(TEXT)
I have these two dataframes (imagine them very big) :
df = data.frame(subjects = 1:10,
var1 = c('a',NA,'b',NA,'c',NA,'d','e','f','g'))
g = data.frame(subjects = c(1,3,5,7,8,9,10),
score = c(1,2,1,3,2,4,1) )
and I want to put the variable score
from the g dataframe into the df dataframe, with the condition that if var1 = NA, then the score in df will be equal to NA. How can we make that with a simple function ? thanks.
Second scenario :
df = data.frame(subjects = 1:10,
var1 = c('a','e','b','c','c','b','d','e','f','g'))
g = data.frame(subjects = c(1,3,5,7,8,9,10),
score = c(1,2,1,3,2,4,1) )
now I want that the score for each subject that was not calculated to be NAs to become as follows :
df = data.frame(subjects = 1:10,
var1 = c('a','e','b','c','c','b','d','e','f','g'),
score = c(1,NA,2,NA,1,NA,3,2,4,1))
CodePudding user response:
We could do a join by
'subjects' which return 'score' with NA
where there are no corresponding 'subject's in 'g'. If we need the 'score' to be NA
also when 'var1' is NA
, do a replace
on the next step with NA check on 'var1'
library(dplyr)
df <- left_join(df, g, by= "subjects") %>%
mutate(score = replace(score, is.na(var1), NA))
-output
df
subjects var1 score
1 1 a 1
2 2 e NA
3 3 b 2
4 4 c NA
5 5 c 1
6 6 b NA
7 7 d 3
8 8 e 2
9 9 f 4
10 10 g 1

(PROVIDED INFORMATION)

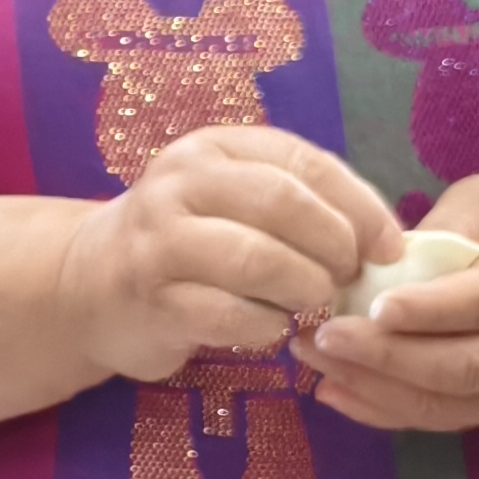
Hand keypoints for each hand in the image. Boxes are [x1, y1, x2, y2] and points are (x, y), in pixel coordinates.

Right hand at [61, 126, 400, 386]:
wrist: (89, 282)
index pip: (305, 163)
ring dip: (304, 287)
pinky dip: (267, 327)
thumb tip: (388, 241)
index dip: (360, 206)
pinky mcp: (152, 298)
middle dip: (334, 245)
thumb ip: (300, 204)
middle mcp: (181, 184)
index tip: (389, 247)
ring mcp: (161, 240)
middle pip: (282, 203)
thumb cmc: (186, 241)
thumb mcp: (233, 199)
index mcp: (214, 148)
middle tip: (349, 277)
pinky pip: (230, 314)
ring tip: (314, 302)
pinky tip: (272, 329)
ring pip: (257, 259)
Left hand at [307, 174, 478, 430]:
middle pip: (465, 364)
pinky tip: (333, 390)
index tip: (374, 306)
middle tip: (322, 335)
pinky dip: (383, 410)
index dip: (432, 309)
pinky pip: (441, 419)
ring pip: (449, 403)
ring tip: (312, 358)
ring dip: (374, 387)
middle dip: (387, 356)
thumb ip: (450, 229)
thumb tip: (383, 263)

* * *

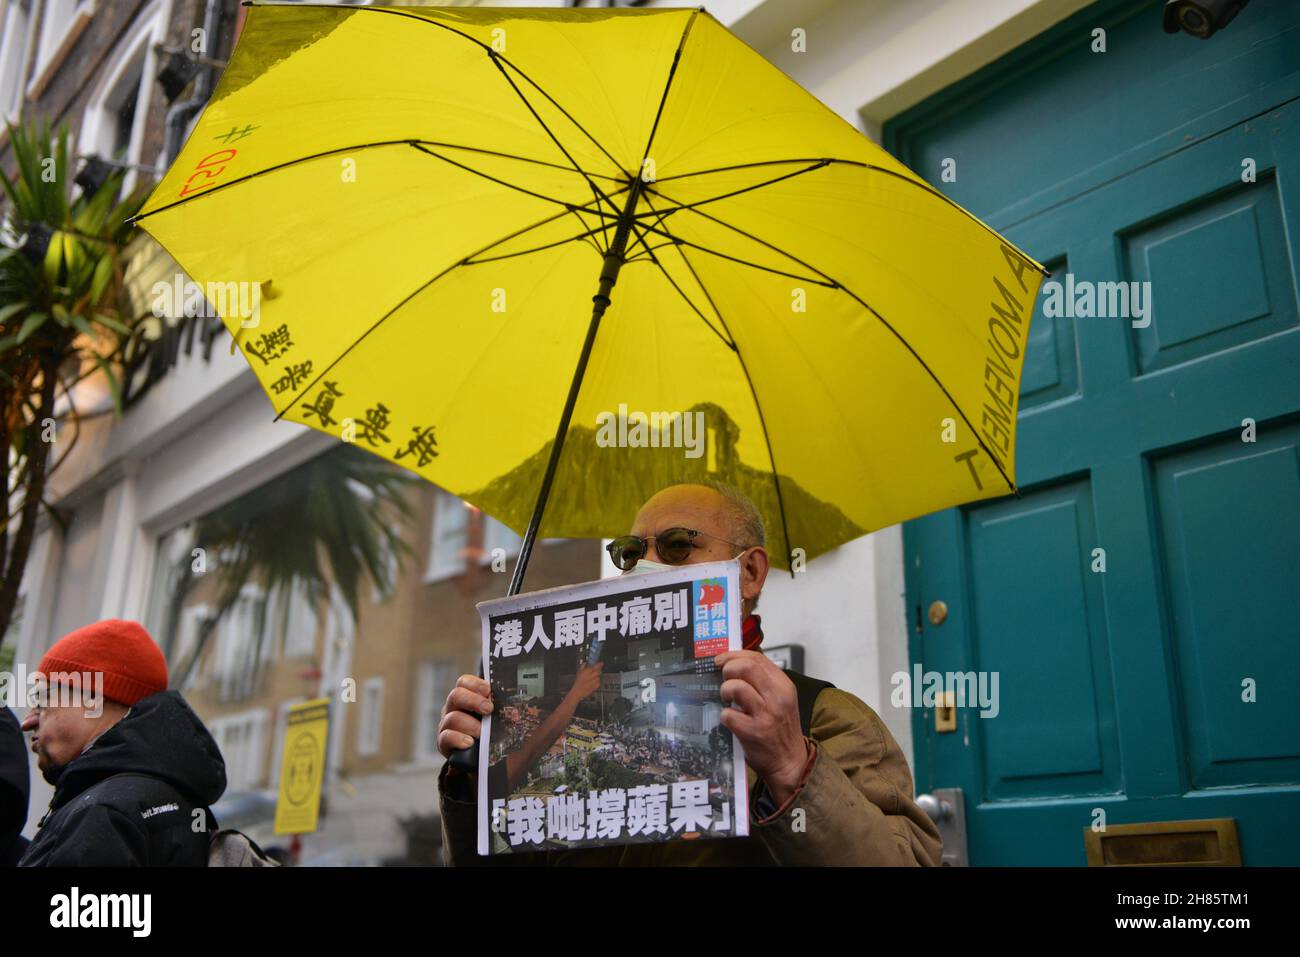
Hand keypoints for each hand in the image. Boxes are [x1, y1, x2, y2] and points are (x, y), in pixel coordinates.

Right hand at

...

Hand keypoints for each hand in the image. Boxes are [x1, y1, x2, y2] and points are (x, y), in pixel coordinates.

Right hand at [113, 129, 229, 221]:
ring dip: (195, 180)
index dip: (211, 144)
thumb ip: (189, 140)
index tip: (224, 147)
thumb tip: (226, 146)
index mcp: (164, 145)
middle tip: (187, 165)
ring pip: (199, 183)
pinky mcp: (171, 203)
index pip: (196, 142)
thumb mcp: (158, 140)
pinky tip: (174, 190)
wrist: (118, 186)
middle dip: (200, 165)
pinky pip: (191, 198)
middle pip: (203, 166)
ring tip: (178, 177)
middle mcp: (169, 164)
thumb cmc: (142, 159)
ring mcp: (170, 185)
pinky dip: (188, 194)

(EXERCISE DETAILS) Copy the dataframe post above, beginning at the words "I have these" and stopping after "var1 = c('a','e','b','c','c','b','d','e','f','g'))", and swap "var1" for "group" everywhere it appears.

(TASK RESULT)
I have these two dataframes (imagine them very big) :
df = data.frame(subjects = 1:10,
group = c('a',NA,'b',NA,'c',NA,'d','e','f','g'))
g = data.frame(subjects = c(1,3,5,7,8,9,10),
score = c(1,2,1,3,2,4,1) )
and I want to put the variable score
from the g dataframe into the df dataframe, with the condition that if group = NA, then the score in df will be equal to NA. How can we make that with a simple function ? thanks.
Second scenario :
df = data.frame(subjects = 1:10,
group = c('a','e','b','c','c','b','d','e','f','g'))